On the first working day of a new chief justice who was almost not the new chief justice due to a witch-hunt, the country’s Supreme Court allowed – for the first time in the country’s history – the live telecast of the apex court’s proceedings. The case under question yesterday was hearing the petitions challenging the SC (Practice and Procedure) Act 2023. That this was done in front of a full court bench pretty much sets the tone for CJ Isa’s tenure. A full court bench had been a sustained request from the past chief justice, something that just never materialized. Chief Justice of Pakistan Qazi Faez Isa has not only constituted a full-court bench on his first day in office, but gone ahead full speed with holding a day-long hearing in full view of a rather rapt TV audience as well. Not only that, in what some may see as symbolism but which goes much much beyond that, the CJ first took oath with his wife standing right next to him and then went on to appoint Jazeela Aslam as the first female SC registrar.
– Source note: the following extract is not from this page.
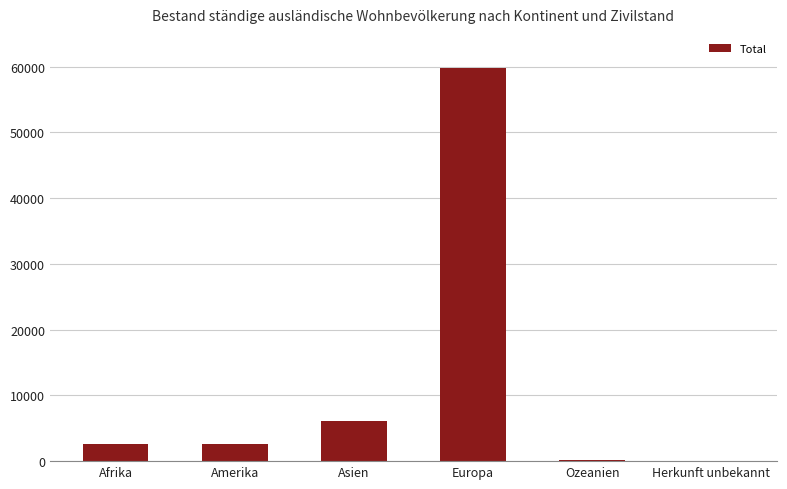

What is the greatest value displayed?

59791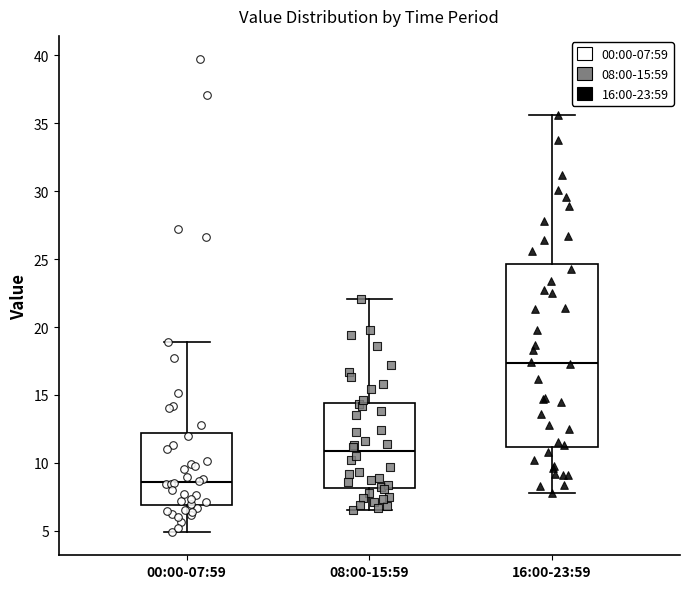

Comparing the boxes themselves (not the whiskers), which one is the tallest?

16:00-23:59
This is no doubt a chief justice who has not just hit the ground running but sprinting.
Legal analysts had been saying that CJ Isa’s many tasks will include healing a fractured judiciary but also swiftly deciding on issues such as the general election, military court trials etc. Previously, CJ Isa had excused himself from sitting on benches until the matter of the SC Practice and Procedure law was settled and this is precisely why it made sense for the first question to be opened up for a hearing to be this law. Once this matter is settled, the apex court can then go on and hear other important cases. For many years now, lawyers, bar councils and even judges have been noting that the suo-motu powers and bench-formation powers of the chief justice have to be regulated so that the independence and impartiality of the judiciary does not come under question. Which is what the bill titled Supreme Court (Practice and Procedure) Bill 2023 is said to be aimed at: curtailing the powers of the CJP and also giving the right to appeal in all suo-motu cases with retrospective effect. In a preemptive hearing in April this year, the Supreme Court had given an ‘anticipatory injunction’ regarding the law, and barred its implementation. Monday’s hearing, which went right into the evening, has now been adjourned till October 3 while all parties have been directed to submit their replies by September 25.
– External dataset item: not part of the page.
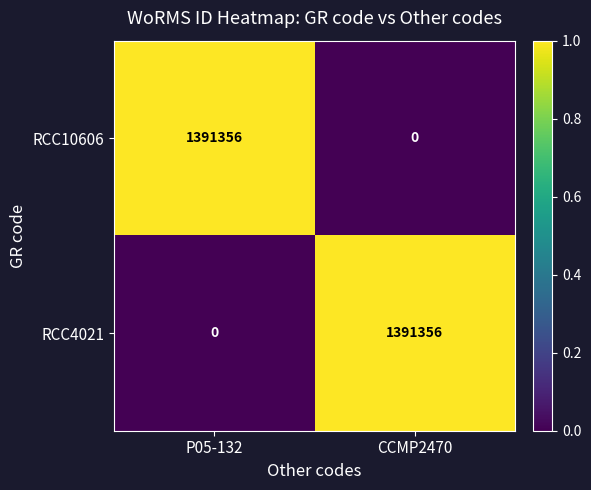

What is the greatest value displayed?

1391356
While the hearing and its arguments are naturally important as is what happens after the matter is decided, the televised proceedings of the court have led to some debate. One side believes in letting the sunshine in and demystifying the top court and thereby making it more transparent for any layperson, while on the other side there is a word of caution that perhaps this may be too much demystification of judges and lawyers alike – the latter argument though still a minority opinion with across-the-aisle approval largely regarding the broadcast of court proceedings. As the novelty of the live proceedings wears off, there is hope that a proper channel – something like C-SPAN perhaps – be dedicated to these proceedings. For many, the fact that Chief Justice Isa has managed to get a full court together this quickly – and formed benches with the consultation of two senior judges of the SC – is a sign that he is also serious about ending the polarization that has haunted the apex court for a while now as well as practically not wielding the master of the roster position as solitary power. CJP Isa has many challenges ahead but one of the main challenges is to restore the credibility of the Supreme Court, which has been dented somewhat during some controversial past tenures and judgments. Going by comments from lawyers and political analysts alike, Monday has been a good start for a Supreme Court that is faced with unprecedented constitutional questions.